Those were the days! The years when the heart was young, and the palpable energy of youth was looking for an outlet. The finality of the written word against the hazy thought circulating in the throes of the brain.
I revered my heroes with an insane love. I liked my hero to be either maroon or green. I rather liked the green for luck, and the maroon for looks. With my heroes by my side, I could tear any examination apart, I could make the protoganist of any novel cry through my sarcastic witticisms. In short, I truly believed in the power of the pen.
Yes, another one of my quirks. I was very attached to my pens. I had two “Hero” pens as they were called. I took care of them. While the apes among us used their hero ink-pens as darts, I polished them, made sure they were filled with ink, and were never insulted with a bent nib. The pen somehow aided my flow of thoughts.
The ballpoint pens nestled in the box too.

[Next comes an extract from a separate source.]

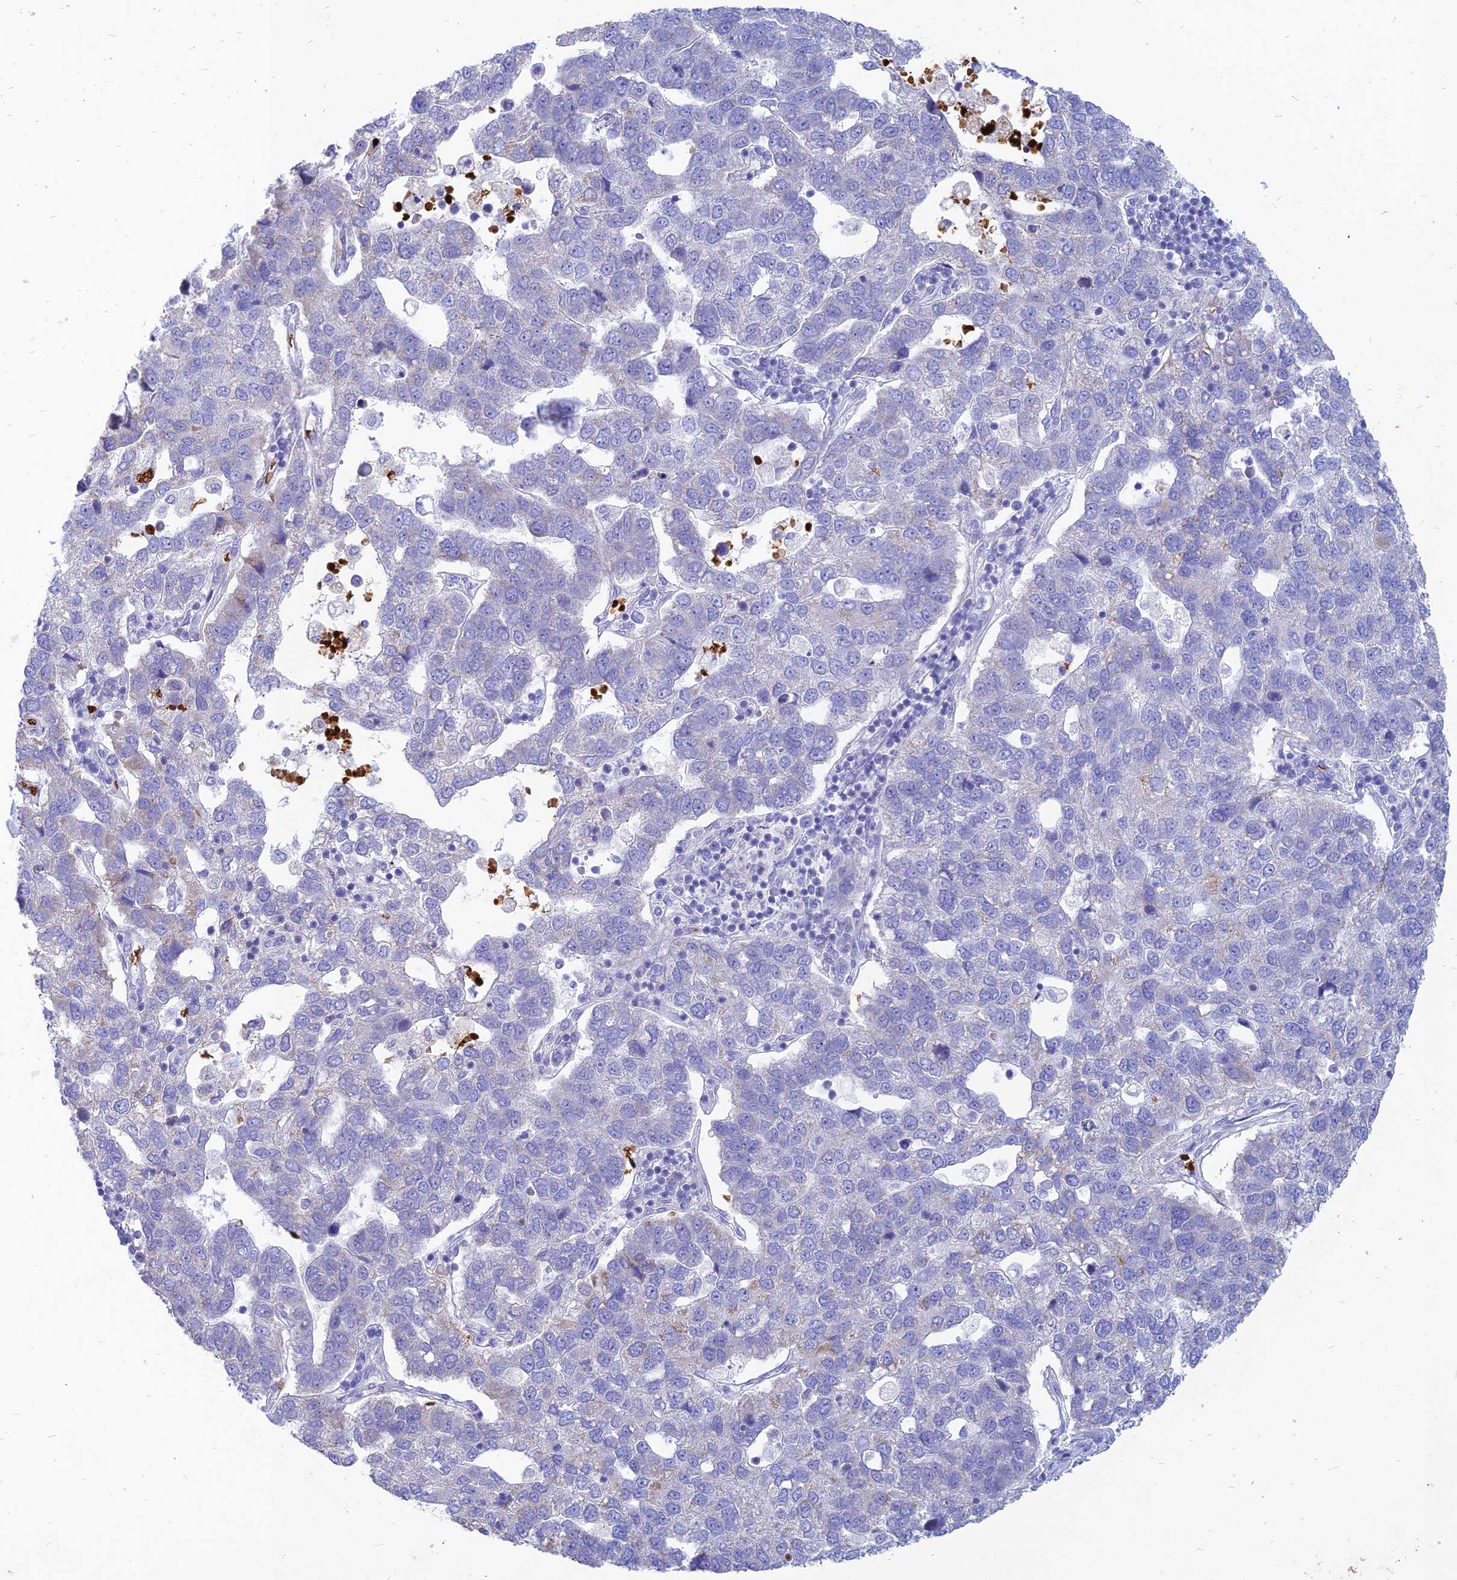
{"staining": {"intensity": "negative", "quantity": "none", "location": "none"}, "tissue": "pancreatic cancer", "cell_type": "Tumor cells", "image_type": "cancer", "snomed": [{"axis": "morphology", "description": "Adenocarcinoma, NOS"}, {"axis": "topography", "description": "Pancreas"}], "caption": "There is no significant positivity in tumor cells of pancreatic cancer (adenocarcinoma).", "gene": "HHAT", "patient": {"sex": "female", "age": 61}}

The sleek and thin Reynolds. The super-hero that could save you, when you had to ditch the quaint calligraphic style and rush in a hurriedly drafted incorrect assignment.
Through my college, I stuck to my hero-pen and reynolds ballpoint pens. They were my friends.
Then, something sad happened. I entered the corporate world – the world of mass production and abundance as it were. I tell you, the more people earn, the pettier they become. At one point, people started perceiving free pens as a component of their salary! I once saw a person stuff his pants with free pens (I had to keep trying not to think how/where it would poke when he sat!) I lost the awe for pens – ruined forever! I could pick up any pen, that looked exactly like any other free pen in the office. As long as I tried not to imagine it being used a tooth-pick, or a gum-substitute or a ear-bud by somebody else, it would give me the same experience.
I am penstalgic and I want my own special pens once more. (Yes, I made up the word penstalgic – Bad? Yes, I know! But I am sure I could come up with a better word if I had a pen I was attached to!)